Below are lines of data, and only some are wanted. Please repeat exactly those from the line that has "に1店舗を展開しています。" through the line that has "Περισσότερα".

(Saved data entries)
---
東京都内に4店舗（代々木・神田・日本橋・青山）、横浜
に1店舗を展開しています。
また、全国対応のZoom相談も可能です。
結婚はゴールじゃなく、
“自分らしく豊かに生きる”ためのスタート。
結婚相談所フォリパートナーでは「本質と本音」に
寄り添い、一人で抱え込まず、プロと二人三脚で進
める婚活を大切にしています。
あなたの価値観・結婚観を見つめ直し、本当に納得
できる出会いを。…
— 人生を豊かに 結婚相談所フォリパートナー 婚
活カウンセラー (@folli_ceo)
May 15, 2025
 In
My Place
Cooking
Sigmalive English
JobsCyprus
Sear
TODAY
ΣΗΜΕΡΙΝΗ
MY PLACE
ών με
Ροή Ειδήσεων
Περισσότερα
---
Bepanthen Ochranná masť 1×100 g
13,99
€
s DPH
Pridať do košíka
---
The answer:
に1店舗を展開しています。
また、全国対応のZoom相談も可能です。
結婚はゴールじゃなく、
“自分らしく豊かに生きる”ためのスタート。
結婚相談所フォリパートナーでは「本質と本音」に
寄り添い、一人で抱え込まず、プロと二人三脚で進
める婚活を大切にしています。
あなたの価値観・結婚観を見つめ直し、本当に納得
できる出会いを。…
— 人生を豊かに 結婚相談所フォリパートナー 婚
活カウンセラー (@folli_ceo)
May 15, 2025
 In
My Place
Cooking
Sigmalive English
JobsCyprus
Sear
TODAY
ΣΗΜΕΡΙΝΗ
MY PLACE
ών με
Ροή Ειδήσεων
Περισσότερα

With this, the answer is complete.